The following scenarios incorporate this principle or provide adaptations
of it. They are examples of what parents can say to their toddler or preschool-aged
child in typical child-rearing situations.
Scenario 1
To encourage a normally willful 1 or 2 year-old child, in the morning, to follow
the routines of getting dressed and eating breakfast: “Would you like
to wear your blue dress or your jumper?” Or, “Would you like your
milk in your Sesame Street cup or your yellow cup?” Or, “Would you
like some cereal or French toast?”
Scenario 2
Motivating your children to eat their vegetables at home begins when you and
your youngsters are shopping at the vegetable counter at the grocery store.
“David, I need your help. What vegetables should we have for dinner tonight?
Should we have peas, green broccoli trees, or beans? What vegetables should
we eat tonight?”
Scenario 3
“Johnny, Mommy is tired and would like to rest with you.

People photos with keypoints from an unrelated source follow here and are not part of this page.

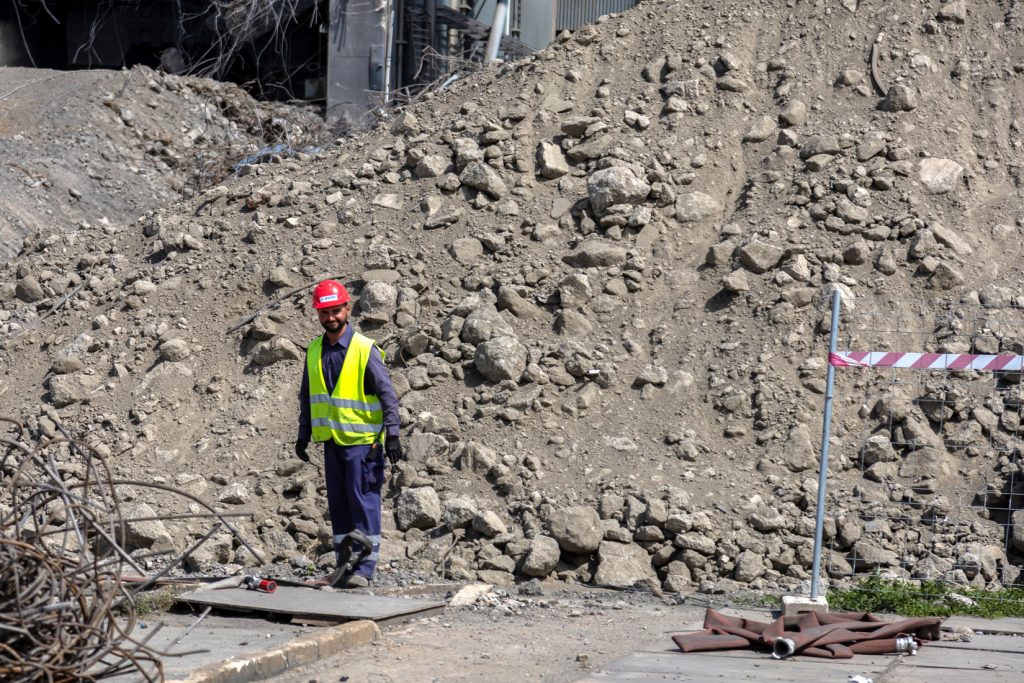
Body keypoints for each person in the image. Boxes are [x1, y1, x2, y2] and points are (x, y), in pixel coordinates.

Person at [295, 279, 403, 587]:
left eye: (335, 310)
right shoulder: (315, 350)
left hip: (363, 443)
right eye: (324, 312)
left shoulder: (364, 349)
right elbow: (308, 396)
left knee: (363, 500)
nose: (330, 317)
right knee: (339, 504)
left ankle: (365, 569)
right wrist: (303, 434)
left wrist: (392, 434)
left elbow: (387, 395)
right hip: (331, 441)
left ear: (347, 309)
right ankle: (345, 564)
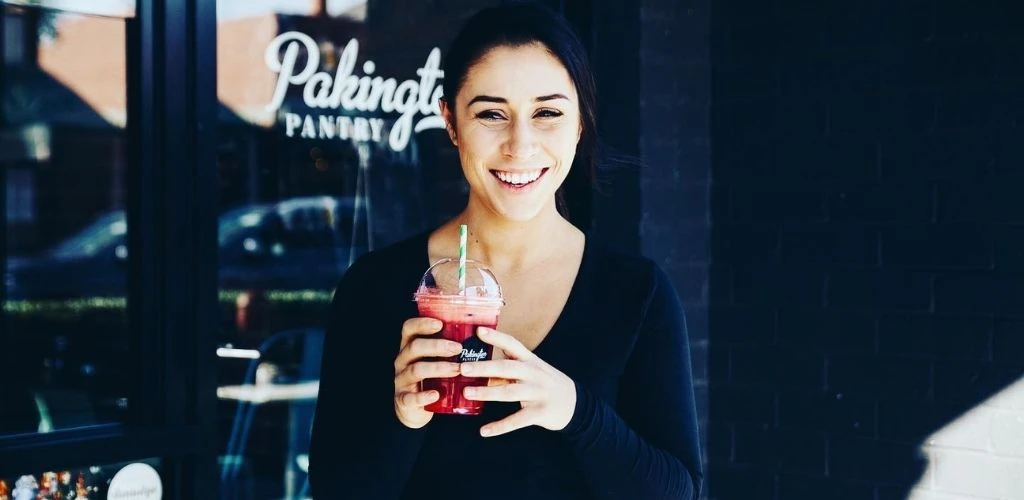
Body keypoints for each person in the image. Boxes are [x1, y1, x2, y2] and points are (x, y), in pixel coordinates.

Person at [308, 2, 703, 498]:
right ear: (450, 122)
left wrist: (576, 413)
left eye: (548, 113)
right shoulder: (375, 288)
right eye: (492, 113)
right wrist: (404, 417)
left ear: (580, 124)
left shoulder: (637, 293)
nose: (520, 145)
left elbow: (680, 491)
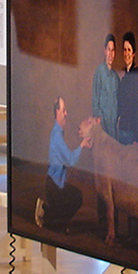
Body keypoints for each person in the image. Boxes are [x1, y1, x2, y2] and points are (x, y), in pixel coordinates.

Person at [34, 96, 87, 232]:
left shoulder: (57, 133)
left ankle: (47, 210)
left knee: (73, 197)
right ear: (58, 112)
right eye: (64, 110)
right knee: (76, 198)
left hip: (56, 184)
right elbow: (70, 160)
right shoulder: (57, 135)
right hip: (54, 186)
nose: (66, 114)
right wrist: (82, 145)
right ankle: (49, 218)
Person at [115, 32, 138, 144]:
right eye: (124, 50)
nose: (126, 53)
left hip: (131, 132)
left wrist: (137, 138)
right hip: (122, 129)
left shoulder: (136, 75)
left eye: (129, 50)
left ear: (133, 53)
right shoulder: (125, 74)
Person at [90, 33, 119, 139]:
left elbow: (117, 103)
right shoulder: (99, 72)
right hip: (102, 128)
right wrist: (99, 119)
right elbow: (95, 100)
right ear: (105, 51)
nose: (110, 54)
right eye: (109, 49)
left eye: (113, 50)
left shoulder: (115, 77)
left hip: (113, 128)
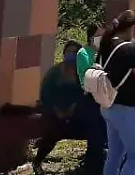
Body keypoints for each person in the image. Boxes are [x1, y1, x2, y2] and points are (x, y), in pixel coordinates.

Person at [98, 10, 135, 175]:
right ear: (133, 28)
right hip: (127, 109)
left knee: (115, 153)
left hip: (108, 105)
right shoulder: (130, 49)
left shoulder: (107, 44)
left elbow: (118, 67)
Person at [32, 42, 90, 175]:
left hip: (76, 112)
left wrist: (74, 108)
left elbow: (85, 94)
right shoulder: (55, 72)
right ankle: (37, 161)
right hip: (54, 112)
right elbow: (46, 94)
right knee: (53, 131)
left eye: (74, 52)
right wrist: (57, 110)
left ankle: (89, 163)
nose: (71, 55)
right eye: (68, 52)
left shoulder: (83, 72)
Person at [73, 23, 107, 175]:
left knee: (104, 139)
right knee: (95, 140)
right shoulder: (83, 53)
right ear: (91, 36)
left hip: (104, 98)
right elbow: (86, 76)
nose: (101, 38)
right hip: (90, 100)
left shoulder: (105, 52)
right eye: (98, 35)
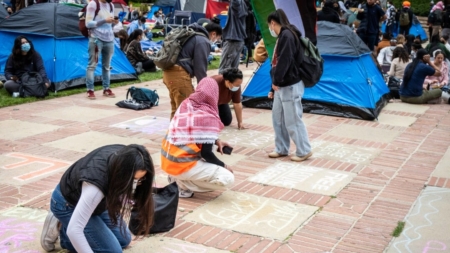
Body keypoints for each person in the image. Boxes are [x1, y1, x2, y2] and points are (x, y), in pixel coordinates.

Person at [40, 144, 155, 252]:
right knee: (112, 251)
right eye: (132, 180)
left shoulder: (126, 156)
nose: (134, 185)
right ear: (123, 173)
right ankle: (60, 225)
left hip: (98, 203)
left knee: (123, 240)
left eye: (139, 180)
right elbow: (74, 230)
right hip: (67, 204)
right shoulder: (95, 186)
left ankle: (72, 223)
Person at [161, 77, 235, 198]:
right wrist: (224, 166)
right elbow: (206, 153)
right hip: (182, 164)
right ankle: (181, 184)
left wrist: (216, 141)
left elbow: (193, 132)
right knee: (227, 177)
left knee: (205, 165)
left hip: (168, 160)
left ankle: (177, 178)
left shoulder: (186, 104)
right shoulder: (207, 114)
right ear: (215, 94)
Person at [266, 9, 312, 162]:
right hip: (281, 84)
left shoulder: (287, 35)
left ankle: (303, 150)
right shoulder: (284, 35)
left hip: (289, 84)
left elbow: (284, 61)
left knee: (293, 119)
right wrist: (274, 85)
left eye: (270, 26)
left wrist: (276, 81)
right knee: (277, 118)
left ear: (273, 23)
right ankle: (281, 148)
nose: (270, 29)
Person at [163, 23, 210, 120]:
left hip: (168, 73)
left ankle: (172, 134)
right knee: (186, 110)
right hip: (178, 75)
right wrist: (203, 88)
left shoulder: (188, 35)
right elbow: (200, 67)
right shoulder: (202, 40)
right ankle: (180, 134)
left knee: (177, 110)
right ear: (213, 33)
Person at [84, 0, 116, 100]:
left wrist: (114, 22)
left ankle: (106, 88)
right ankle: (90, 90)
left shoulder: (111, 5)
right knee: (92, 65)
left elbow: (110, 23)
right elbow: (88, 23)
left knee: (107, 66)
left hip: (109, 39)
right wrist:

What book could
we look at together? Choose a book and then come lie down with Mommy.”
Scenario 4
To facilitate the routine of brushing teeth at bedtime, a parent can say: “Shelly,
would you like to brush your teeth with the striped toothpaste or the green
toothpaste?”
Setting limits with a child often requires the parent to think and plan ahead.
Here is a typical situation. You and your child are on your way to visit a park
or one of your child’s friends. Before leaving, it is important to establish
with your child how long the visit will be. Also the child should know what
you both will do after the visit is over. Then, be sure to ask what kind of
warning your youngster would like you to give him/her to signal that the time
to leave is approaching. Some children will simply want to be told. However,
it is fun for parent and child to invent a nonverbal ‘secret’ signal
together.
Whatever method is selected, it is best to incorporate the following process
in a manner that the child has chosen. You and your child are visiting a park
or a friend. You have to leave with your child in ten minutes to go to the grocery
store. “Cathy, we will be leaving in 10 minutes to go shopping.”
(Then five minutes later) “Cathy, we will have to go to the grocery store
in five minutes. Would you like to plan a time when we can all get together
again? Why don’t you talk with your friend about it?” (Then five
minutes later) “Cathy we have to leave now. Shall we come to play here
again? When?”
This process gives a young child, who is not yet familiar with the passage
of time, warnings about the time limit. It also involves the child in several
ways. The child knows the plan of the day. The child has chosen a preferred
way for her mother or father to communicate with her about the approaching time
limit. And the youngster becomes involved in making plans for a subsequent visit
with his/her friend.
The self-disciplined person evolves from an interpersonal relationship that
has several interdependent processes. This article has presented an interactive
process of communication and decision-making for parent and child. The interactive
process is responsive to the youngster’s normal developmental needs both
to become more independent and to exercise authority and decision-making. This
process employs the child’s needs and drives constructively to build routines
and limits. To involve a child in decision-making gives the child a healthy
sense of self-advocacy. However, this process should take place within a larger
life context over which the parent has ultimate control. Parents set these boundaries.
Within them, however, the child should be allowed to make decisions and have
choices. As the child becomes more responsible, from the combination of parent-set
secure boundaries and child decision-making within them, the parent can make
the boundaries more flexible and extend them.
Parenting children is made enjoyable for both the parent and child when mothers
and fathers are regularly in communication with their youngster, appropriately
responsive to their child’s normal needs, and creatively employ the strong
energy of those needs to construct a healthy and ordered life for all.